The effect of the steps described is to gradually increase the average fitness of the population, such that the fittest members (hopefully) approximate the global optimum solution. Unfortunately this may not be the case, as GAs can often converge to local optima and then stubbornly refuse to improve. Furthermore, GAs are not particularly efficient in terms of computational resources (memory, time), especially when compared with other metaheuristics such as simulated annealing.

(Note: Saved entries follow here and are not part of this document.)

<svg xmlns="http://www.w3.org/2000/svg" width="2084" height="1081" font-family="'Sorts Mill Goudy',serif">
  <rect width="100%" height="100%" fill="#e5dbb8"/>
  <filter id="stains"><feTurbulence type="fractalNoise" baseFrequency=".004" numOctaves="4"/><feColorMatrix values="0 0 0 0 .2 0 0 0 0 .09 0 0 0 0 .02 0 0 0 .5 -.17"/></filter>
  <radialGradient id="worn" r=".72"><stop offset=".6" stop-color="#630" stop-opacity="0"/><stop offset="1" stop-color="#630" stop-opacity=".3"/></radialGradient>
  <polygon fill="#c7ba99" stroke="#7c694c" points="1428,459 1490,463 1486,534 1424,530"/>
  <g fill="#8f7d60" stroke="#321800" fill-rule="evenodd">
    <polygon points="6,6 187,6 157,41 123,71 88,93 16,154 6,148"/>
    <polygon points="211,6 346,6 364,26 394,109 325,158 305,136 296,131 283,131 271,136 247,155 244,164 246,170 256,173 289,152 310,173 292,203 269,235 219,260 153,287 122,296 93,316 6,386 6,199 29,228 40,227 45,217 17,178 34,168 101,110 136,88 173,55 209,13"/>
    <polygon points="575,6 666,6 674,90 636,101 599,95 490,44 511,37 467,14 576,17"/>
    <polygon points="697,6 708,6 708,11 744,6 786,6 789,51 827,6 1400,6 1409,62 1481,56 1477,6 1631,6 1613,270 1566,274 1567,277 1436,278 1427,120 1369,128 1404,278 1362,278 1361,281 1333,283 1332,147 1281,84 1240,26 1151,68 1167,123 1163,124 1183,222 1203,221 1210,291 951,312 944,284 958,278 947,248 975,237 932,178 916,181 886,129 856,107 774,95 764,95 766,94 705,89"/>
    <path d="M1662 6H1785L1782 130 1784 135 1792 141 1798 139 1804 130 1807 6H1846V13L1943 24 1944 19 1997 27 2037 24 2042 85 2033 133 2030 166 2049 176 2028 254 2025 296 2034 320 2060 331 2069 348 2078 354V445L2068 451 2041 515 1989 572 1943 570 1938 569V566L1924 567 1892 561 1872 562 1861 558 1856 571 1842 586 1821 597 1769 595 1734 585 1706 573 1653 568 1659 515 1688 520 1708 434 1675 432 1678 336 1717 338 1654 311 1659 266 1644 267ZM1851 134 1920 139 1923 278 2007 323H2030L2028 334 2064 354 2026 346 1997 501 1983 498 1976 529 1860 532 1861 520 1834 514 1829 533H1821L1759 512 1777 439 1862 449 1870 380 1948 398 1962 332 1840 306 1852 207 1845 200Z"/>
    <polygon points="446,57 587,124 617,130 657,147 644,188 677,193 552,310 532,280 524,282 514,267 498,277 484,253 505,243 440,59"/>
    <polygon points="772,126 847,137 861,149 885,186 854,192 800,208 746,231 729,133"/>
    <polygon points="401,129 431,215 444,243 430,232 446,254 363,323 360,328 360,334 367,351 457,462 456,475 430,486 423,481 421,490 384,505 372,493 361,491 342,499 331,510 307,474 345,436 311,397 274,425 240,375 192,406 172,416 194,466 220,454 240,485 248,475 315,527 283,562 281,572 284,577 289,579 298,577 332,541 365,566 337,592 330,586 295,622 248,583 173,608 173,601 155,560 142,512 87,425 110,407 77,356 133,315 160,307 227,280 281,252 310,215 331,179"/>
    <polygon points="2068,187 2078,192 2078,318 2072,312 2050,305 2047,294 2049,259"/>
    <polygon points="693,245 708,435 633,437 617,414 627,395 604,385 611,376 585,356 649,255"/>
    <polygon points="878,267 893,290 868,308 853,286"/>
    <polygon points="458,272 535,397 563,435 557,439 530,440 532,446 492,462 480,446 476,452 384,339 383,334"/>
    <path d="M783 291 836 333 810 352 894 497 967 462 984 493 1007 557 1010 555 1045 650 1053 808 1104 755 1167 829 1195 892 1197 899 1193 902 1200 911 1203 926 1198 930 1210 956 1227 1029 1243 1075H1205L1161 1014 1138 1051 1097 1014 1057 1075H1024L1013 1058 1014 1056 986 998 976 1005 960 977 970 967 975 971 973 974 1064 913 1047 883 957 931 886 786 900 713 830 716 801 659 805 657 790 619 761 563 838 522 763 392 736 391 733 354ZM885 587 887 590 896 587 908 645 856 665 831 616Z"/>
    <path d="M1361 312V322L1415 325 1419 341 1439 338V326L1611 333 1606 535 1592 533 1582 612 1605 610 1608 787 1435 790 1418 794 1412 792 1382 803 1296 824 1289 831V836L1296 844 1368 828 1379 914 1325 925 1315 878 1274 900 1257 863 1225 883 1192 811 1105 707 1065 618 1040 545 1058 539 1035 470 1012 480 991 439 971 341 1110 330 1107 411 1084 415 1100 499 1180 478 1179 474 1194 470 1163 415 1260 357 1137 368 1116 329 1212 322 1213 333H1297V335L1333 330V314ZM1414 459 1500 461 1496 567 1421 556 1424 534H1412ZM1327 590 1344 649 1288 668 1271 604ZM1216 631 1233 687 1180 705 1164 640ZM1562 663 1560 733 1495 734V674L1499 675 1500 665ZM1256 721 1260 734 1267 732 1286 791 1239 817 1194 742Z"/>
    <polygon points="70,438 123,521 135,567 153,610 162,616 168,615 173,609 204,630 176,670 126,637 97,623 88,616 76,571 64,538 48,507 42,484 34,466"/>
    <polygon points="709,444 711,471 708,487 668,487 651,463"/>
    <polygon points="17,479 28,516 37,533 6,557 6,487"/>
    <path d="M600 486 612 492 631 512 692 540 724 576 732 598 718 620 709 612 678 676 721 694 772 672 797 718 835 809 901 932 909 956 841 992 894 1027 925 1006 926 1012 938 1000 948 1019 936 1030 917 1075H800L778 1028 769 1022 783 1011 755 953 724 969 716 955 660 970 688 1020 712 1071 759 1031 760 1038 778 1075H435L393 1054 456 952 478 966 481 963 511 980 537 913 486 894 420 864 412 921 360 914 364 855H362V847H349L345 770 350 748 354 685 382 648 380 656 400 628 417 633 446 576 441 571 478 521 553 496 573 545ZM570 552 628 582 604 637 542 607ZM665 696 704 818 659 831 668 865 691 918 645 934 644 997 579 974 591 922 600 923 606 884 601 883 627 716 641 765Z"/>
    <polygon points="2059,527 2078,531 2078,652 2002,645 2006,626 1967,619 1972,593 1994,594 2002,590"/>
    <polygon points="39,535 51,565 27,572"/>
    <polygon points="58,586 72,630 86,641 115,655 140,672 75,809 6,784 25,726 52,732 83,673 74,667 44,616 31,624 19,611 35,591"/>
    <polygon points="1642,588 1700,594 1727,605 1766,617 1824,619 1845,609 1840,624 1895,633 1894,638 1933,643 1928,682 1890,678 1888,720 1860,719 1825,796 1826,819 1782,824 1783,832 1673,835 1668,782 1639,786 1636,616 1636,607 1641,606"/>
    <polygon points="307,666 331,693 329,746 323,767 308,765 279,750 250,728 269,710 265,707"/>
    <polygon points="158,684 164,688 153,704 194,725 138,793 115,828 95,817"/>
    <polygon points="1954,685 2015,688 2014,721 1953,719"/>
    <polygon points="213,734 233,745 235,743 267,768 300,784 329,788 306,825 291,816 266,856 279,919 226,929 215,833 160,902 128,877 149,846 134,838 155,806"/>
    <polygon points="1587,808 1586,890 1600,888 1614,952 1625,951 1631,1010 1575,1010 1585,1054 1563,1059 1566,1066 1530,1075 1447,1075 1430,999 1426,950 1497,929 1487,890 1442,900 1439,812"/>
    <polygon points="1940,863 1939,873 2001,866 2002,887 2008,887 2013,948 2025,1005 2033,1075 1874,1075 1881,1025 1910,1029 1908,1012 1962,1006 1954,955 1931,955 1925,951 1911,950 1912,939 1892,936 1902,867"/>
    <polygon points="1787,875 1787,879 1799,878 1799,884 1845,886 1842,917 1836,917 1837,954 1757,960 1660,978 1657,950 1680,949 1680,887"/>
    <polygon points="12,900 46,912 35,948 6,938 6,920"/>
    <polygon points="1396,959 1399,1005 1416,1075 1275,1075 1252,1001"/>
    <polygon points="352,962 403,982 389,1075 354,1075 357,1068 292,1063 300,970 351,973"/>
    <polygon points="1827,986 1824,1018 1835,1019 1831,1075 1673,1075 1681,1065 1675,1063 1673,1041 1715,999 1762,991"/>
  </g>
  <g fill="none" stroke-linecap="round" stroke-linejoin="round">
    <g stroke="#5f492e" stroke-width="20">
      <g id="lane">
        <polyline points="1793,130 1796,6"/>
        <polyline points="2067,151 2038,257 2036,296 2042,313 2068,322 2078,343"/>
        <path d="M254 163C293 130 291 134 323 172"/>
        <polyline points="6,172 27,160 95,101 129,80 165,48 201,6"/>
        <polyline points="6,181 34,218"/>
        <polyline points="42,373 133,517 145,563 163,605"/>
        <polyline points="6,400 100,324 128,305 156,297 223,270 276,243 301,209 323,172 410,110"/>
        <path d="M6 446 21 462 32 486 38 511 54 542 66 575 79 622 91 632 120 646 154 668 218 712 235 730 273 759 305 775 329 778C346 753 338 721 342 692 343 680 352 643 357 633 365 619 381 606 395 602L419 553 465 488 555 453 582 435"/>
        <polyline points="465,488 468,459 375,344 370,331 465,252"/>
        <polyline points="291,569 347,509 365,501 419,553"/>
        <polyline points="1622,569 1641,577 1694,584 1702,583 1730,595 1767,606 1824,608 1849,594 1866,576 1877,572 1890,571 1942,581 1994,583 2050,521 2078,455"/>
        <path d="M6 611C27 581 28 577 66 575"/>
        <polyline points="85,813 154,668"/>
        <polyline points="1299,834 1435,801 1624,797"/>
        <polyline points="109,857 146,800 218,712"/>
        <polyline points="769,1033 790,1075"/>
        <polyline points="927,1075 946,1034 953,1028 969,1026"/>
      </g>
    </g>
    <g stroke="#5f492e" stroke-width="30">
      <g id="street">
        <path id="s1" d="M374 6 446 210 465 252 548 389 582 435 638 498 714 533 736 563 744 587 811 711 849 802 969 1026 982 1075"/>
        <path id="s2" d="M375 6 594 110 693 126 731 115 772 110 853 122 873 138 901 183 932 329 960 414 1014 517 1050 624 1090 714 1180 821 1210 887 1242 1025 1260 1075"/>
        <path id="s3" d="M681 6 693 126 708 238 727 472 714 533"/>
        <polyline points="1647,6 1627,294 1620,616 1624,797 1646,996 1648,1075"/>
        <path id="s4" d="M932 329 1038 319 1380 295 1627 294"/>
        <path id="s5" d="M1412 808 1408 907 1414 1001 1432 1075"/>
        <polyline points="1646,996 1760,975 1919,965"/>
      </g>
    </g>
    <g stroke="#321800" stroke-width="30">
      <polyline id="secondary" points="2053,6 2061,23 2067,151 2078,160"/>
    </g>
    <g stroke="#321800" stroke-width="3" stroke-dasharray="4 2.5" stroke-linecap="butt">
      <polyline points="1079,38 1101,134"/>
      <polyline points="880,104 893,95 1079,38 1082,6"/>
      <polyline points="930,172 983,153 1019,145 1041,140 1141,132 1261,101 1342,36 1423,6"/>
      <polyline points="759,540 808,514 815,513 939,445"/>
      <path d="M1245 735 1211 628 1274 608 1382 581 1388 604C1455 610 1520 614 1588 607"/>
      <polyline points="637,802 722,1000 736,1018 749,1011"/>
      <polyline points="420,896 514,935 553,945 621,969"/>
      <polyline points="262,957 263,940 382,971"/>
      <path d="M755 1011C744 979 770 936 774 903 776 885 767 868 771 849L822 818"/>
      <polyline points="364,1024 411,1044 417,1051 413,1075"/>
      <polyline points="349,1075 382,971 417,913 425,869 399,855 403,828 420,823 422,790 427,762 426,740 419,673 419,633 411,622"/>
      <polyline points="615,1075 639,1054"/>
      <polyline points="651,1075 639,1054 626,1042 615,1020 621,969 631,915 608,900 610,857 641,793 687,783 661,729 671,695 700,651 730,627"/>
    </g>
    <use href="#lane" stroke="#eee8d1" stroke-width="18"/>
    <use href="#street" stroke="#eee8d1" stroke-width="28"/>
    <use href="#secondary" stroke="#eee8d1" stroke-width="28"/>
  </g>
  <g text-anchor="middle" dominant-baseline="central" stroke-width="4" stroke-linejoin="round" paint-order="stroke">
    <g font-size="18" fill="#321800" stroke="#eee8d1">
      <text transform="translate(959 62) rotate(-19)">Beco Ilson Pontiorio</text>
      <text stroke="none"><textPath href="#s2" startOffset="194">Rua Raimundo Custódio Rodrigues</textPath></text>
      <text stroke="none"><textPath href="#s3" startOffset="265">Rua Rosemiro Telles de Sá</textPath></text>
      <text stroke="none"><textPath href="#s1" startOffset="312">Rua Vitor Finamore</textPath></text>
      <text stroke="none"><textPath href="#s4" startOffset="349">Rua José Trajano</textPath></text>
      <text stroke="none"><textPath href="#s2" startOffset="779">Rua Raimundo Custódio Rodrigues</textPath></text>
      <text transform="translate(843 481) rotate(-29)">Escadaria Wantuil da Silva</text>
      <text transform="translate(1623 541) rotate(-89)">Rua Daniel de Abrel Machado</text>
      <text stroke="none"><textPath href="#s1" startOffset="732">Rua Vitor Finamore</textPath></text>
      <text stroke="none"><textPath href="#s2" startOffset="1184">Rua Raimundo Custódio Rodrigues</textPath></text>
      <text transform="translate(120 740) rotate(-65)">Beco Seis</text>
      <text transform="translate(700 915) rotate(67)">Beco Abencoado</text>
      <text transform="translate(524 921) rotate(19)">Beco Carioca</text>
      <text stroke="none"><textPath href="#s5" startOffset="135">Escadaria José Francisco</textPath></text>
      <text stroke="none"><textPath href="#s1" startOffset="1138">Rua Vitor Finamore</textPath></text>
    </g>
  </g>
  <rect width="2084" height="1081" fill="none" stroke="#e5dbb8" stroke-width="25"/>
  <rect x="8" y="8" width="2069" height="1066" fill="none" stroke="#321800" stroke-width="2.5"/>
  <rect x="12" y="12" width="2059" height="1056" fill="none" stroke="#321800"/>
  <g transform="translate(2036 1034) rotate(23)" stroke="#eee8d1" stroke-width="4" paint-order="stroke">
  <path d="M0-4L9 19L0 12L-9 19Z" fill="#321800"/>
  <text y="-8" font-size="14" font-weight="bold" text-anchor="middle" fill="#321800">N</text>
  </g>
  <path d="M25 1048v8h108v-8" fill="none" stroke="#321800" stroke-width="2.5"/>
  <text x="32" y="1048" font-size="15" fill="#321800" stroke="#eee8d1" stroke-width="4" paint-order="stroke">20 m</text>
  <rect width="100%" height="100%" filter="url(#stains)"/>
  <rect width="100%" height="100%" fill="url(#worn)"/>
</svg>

They do have the advantage of considerable flexibility, however, which combined with their overall performance can make them a very attractive option.

By systematically modifying the parameters of the algorithm (population size, mutation rate, cross-over rate and type, fitness function) significant improvements may be made. It is often also useful to combine a GA with other optimization techniques, especially local search, in order to improve the results. This is in part because GAs tend to under-perform when compared with problem-specific algorithms, but their generality often finds good initial solutions, that can then be systematically improved.

Genetic algorithms have been applied increasingly in geospatial analysis, particularly addressing demanding problems, including clustering, zone design/re-districting, model-building, map labeling, map feature simplification, constrained optimum location problems, and many more. Dijk et al. (2002) provide a fuller discussion, some observations from which we examine in greater detail below (Sections 8.4.2 Genetic algorithm components and 8.4.3,Example GA applications ).